Task to complete ::
Using the passage on Heisenberg's life, decide whether each statement agrees with it: (a) Heisenberg entered the University of Munich in 1920; (b) Heisenberg met Elisabeth Schumacher at a university lecture; (c) Heisenberg became a professor at the University of Leipzig at the age of thirty. Answer yes or no for each and quote the words from the passage that settle it.

Supplied passage ::
[Start of Attachment]

Following the end of World War I in 1918, Heisenberg became part of a nationalistic youth movement and accepted a leadership position of a group of young male activists who spent time discussing politics, philosophy, and science.

Heisenberg entered the University of Munich in 1920 and began to focus primarily on theoretical physics. Professor Arnold Sommerfeld was Heisenberg’s mentor and encouraged his interest in atomic theory (the study of the parts and structure of the atom) and introduced him to two luminaries in the field, Max Born and Niels Bohr, both of whom would later mentor Heisenberg and collaborate on the formation of the theory of quantum mechanics and the uncertainty principle.

Heisenberg received his doctoral degree in 1923 and enrolled at the University of Göttingen to study physics under Max Born. In the fall of 1924, he travelled to the University Institute for Theoretical Physics in Copenhagen to study under Niels Bohr. In 1927, at the age of twenty-five, Heisenberg was appointed professor of theoretical physics and head of the physics department at the University of Leipzig.

Heisenberg met his future wife, Elisabeth Schumacher, at a private music recital in 1937. They were married four months later and had seven children, one of whom became a physics professor at the University of New Hampshire.

Life’s Work

When Heisenberg became a theoretical physicist, the current hypothesis surrounding atomic structure was known as quantum theory, which was pioneered by Bohr and Sommerfeld. They held that atoms were composed of a positively charged center called a nucleus. The nucleus, containing most of the physical substance of the atom, was continuously being circled by negatively-charged particles called electrons. Quantum theory came from the idea that the amount of electrical energy an electron could possess was limited to a number of specific quantities, called quanta.

Although quantum theory was an important breakthrough, experimental results showed that it was flawed. Heisenberg set out to devise a new quantum theory that was based solely on observable information. He was unhappy with the imagined picture of electrons orbiting an atomic nucleus, since this behavior could not be seen or proven with existing technology. Instead, Heisenberg concentrated on what could be seen: the light reflecting off and being absorbed by atoms.

By 1925, Heisenberg published a paper that would help to win him the Nobel Prize in Physics seven years later. The paper described a new set of equations for calculating the position and momentum of subatomic particles (particles, like electrons, that are smaller than the atom). However, it was difficult for many scientists to give up the image of electrons moving in orbits around the nucleus.

[End of Attachment]

Stored items ::
[Start of Attachment]

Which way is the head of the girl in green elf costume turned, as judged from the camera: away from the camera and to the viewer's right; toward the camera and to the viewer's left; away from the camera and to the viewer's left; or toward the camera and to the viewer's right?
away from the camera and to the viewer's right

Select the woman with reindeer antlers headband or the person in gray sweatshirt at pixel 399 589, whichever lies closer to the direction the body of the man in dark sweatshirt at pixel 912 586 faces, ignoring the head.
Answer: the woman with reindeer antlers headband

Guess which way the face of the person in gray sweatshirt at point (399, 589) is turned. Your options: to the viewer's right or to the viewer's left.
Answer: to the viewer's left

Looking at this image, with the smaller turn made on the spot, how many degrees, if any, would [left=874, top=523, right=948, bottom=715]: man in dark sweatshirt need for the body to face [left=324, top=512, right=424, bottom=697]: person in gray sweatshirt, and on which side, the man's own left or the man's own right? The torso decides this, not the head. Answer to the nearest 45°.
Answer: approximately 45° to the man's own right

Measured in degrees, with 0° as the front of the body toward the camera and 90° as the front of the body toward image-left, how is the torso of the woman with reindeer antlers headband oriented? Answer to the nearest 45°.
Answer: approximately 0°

[End of Attachment]

Response box ::
(a) Yes: "Heisenberg entered the University of Munich in 1920"
(b) No: "Heisenberg met his future wife, Elisabeth Schumacher, at a private music recital in 1937"
(c) No: "In 1927, at the age of twenty-five, Heisenberg was appointed professor of theoretical physics and head of the physics department at the University of Leipzig"